[[ PROVIDED INFORMATION open ]]

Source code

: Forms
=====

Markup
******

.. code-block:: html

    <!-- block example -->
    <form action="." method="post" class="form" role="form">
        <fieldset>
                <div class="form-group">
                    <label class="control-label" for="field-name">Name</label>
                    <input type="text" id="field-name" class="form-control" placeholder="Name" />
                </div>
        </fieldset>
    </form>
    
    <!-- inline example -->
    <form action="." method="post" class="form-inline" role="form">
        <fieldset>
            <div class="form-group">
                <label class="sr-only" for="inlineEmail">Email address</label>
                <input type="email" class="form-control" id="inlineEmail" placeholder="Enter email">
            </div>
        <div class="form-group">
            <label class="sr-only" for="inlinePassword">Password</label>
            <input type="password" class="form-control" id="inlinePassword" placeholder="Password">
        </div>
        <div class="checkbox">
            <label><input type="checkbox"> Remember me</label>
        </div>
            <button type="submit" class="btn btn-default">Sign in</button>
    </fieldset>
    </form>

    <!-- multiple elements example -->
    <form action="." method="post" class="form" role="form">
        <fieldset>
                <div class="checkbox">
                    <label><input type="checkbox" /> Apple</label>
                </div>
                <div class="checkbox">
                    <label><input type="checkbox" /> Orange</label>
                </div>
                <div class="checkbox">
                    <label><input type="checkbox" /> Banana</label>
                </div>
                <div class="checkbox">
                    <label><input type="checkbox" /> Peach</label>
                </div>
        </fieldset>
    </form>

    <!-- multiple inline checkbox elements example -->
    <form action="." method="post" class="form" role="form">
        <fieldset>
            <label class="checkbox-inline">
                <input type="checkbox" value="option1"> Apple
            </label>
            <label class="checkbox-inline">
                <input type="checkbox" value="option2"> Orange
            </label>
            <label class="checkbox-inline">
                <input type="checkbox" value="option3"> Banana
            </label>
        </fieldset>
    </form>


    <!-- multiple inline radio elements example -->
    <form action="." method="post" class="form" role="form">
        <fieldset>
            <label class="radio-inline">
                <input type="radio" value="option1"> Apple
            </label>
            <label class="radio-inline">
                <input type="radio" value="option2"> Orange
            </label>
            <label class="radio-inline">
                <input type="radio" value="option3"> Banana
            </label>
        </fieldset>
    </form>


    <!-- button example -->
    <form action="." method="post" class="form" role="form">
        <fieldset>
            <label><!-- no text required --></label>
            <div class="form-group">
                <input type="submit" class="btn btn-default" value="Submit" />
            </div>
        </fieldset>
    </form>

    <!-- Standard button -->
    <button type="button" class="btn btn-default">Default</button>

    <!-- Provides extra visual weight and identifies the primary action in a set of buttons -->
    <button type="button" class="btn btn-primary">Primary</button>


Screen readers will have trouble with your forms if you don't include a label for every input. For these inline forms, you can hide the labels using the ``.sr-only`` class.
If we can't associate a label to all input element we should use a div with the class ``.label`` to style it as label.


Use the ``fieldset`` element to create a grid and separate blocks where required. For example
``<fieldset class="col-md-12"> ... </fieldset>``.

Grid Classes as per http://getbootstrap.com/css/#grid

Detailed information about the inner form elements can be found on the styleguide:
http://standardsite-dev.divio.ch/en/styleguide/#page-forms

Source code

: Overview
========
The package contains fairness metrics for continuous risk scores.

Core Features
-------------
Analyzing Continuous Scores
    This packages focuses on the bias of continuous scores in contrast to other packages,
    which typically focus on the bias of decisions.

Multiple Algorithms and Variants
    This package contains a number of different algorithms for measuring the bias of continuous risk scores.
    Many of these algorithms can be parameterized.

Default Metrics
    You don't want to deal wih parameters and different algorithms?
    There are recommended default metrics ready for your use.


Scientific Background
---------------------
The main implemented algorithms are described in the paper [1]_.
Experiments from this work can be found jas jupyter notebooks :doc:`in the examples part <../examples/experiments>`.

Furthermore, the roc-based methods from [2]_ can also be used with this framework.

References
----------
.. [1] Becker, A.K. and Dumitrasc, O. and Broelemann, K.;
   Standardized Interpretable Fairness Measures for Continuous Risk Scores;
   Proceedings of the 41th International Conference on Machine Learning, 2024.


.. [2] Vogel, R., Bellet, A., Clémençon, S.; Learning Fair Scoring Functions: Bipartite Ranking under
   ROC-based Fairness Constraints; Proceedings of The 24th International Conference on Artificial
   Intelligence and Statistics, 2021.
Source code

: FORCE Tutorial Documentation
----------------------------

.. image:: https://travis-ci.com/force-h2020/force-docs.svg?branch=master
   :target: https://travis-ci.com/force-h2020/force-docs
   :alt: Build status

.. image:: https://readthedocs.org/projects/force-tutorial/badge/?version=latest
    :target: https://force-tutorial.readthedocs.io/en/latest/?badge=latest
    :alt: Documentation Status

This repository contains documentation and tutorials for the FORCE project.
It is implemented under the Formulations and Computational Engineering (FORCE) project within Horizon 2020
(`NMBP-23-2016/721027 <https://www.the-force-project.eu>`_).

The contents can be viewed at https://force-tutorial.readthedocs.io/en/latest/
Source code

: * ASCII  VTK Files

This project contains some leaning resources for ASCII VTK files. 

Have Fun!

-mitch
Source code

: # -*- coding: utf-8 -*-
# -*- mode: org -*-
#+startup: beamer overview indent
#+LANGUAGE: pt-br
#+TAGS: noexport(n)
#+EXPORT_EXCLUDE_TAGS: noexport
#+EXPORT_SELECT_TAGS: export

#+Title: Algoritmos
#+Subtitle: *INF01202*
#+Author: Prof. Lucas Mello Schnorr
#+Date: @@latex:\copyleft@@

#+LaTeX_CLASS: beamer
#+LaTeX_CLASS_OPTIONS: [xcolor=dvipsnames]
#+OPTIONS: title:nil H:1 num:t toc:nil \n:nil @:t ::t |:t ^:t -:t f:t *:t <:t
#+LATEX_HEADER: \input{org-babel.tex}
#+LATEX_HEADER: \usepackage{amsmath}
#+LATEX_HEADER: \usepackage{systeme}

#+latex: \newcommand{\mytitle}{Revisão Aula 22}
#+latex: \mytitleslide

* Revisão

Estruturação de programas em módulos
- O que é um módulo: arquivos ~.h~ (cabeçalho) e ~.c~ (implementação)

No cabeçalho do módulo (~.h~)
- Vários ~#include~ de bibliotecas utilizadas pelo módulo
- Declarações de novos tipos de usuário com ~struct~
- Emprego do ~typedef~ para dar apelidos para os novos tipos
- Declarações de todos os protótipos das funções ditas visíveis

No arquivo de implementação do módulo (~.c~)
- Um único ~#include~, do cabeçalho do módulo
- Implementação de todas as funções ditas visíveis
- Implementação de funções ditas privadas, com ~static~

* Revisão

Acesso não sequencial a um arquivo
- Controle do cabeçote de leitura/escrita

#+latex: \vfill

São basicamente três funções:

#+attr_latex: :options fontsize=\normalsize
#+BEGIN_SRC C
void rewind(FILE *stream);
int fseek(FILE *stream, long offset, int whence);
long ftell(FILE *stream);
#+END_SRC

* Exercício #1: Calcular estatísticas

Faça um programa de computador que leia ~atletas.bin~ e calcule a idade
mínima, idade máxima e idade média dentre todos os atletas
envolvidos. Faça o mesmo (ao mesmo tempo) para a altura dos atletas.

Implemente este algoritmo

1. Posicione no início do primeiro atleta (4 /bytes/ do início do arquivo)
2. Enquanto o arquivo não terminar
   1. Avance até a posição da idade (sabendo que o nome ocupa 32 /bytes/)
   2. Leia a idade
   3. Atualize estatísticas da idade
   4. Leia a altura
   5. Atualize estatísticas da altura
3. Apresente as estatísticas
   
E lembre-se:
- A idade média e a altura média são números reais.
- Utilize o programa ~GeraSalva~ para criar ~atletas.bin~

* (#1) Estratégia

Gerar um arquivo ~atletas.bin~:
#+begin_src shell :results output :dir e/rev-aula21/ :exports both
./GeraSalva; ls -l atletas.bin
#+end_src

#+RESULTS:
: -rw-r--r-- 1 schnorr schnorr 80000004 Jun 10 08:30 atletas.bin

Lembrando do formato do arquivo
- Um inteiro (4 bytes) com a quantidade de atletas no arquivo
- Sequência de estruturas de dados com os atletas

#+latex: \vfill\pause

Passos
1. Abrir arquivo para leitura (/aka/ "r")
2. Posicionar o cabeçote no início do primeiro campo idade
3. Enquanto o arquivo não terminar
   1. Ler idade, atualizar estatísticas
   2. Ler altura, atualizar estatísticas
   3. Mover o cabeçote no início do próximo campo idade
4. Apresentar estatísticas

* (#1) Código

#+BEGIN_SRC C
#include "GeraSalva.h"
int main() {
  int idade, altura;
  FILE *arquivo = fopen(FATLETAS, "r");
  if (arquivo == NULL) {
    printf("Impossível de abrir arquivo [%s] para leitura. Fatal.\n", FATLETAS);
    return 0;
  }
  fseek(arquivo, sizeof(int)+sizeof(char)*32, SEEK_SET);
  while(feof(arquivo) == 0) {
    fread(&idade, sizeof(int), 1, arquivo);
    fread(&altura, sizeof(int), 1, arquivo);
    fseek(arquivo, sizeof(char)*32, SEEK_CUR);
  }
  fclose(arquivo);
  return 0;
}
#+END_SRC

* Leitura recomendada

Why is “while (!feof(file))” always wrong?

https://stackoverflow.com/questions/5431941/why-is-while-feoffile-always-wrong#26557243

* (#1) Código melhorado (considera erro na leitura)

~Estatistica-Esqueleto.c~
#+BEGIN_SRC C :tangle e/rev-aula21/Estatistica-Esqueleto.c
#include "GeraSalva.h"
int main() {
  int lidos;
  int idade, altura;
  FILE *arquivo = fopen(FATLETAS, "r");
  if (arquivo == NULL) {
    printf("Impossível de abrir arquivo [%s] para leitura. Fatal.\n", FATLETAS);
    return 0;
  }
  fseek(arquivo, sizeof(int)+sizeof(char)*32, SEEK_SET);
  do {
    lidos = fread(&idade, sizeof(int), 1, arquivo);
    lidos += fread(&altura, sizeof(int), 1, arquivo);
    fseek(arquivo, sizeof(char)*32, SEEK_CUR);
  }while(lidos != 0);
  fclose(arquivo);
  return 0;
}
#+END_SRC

[[ PROVIDED INFORMATION closed ]]

§ WORK INSTRUCTIONS:
Tally, in the data above, the lines where the word "noexport" occurs, and give the figure alone.

§ ANSWER TO THIS PROBLEM:
2